Why it’s tough? You have to learn and practice at least 33 new words a day, every day, for the next 3 months, and that doesn’t include review time for previously learned words.
2. Watch (and re-watch) 25 films — Watching films in the target language is an excellent way to learn about culture. The cultural lessons will be subtle and not so overt, but overtime you’ll pick up on what’s considered funny, attractive and taboo. Watching movies is also a great way to develop your listening skills because the actors will be speaking naturally, unlike the robotic voices that accompany most textbook CDs. Watching recent movies is another great way to build up your vocabulary, especially slang and idioms.
Why it’s tough? Depending on the language you’re learning, it might be difficult (and expensive) to find 25 movies to watch. For an added challenge, try this:
- On the first viewing, watch the film with your native language subtitles.
- On the second viewing, watch the film again with the target language subtitles.
- On the third and final viewing, watch the film as a native speaker would — no subtitles!
3. Write a journal entry every day – Language practice is just as important language study. Writing a daily journal of about 250-500 words every day will provide you with much needed practice so that you can try out recently learned vocabulary and apply new grammatical rules. Turn your journal into blog and have native speakers of the language you’re learning correct your mistakes and offer feedback. In turn, you could also read their work as part of a language exchange.
Why it’s tough?: In order to avoid boredom and monotony, you’ll need a lot of ideas and inspiration for writing prompts.
4. Talk with the locals every day – Ultimately, the purpose of learning a new language is communication, and what better way to learn a language than actually talking with real people! Speak far and wide and with as many people as possible in as many social contexts as possible: at the bank, the store, a party, wherever. Never let a single day slip by without actually doing something in the target language. Use the experiences from these encounters as content in a daily journal as added practice.
Why it’s tough? Unless you live abroad, it may be difficult to find native or fluent speakers in your area. Use Skype and other online communities to help you find a speaking partner.
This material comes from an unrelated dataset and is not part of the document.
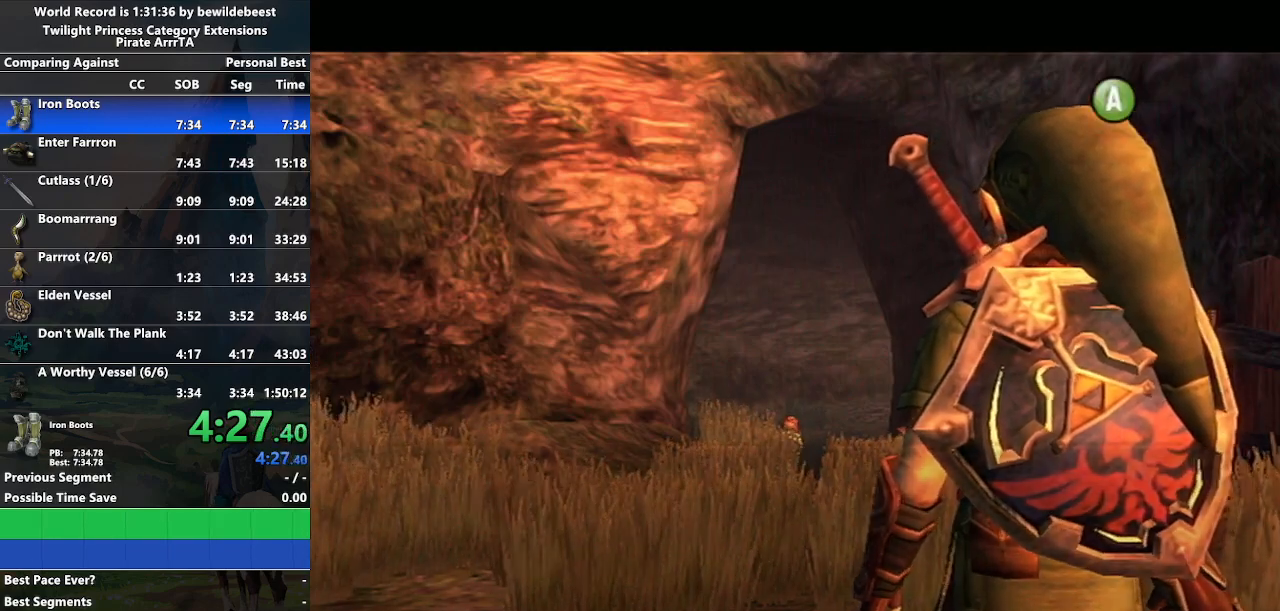
{"buttons": ["A"], "left_stick": "center", "right_stick": "center", "events": [[33, "A", "up"], [33, "B", "down"], [83, "A", "down"], [83, "B", "up"], [150, "B", "down"], [167, "A", "up"], [217, "A", "down"], [217, "B", "up"], [267, "A", "up"], [267, "B", "down"], [333, "A", "down"], [333, "B", "up"], [400, "A", "up"], [400, "B", "down"], [467, "A", "down"], [467, "B", "up"]]}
5. Start a romantic relationship with someone who speaks the language – This is the mother of all language learning challenges! They say that all healthy relationships require constant communication, so If you’re dating someone who speaks the language you’re learning, you’ll constantly be writing love notes, talking to each other and reading the cute status updates on Facebook. And let’s not forget the never-ending stream of text messages — I said it’s over, Gregg! Seriously stop texting me 🙁
Why it’s tough? Doesn’t matter what language you’re using, relationships are hard work! Good luck!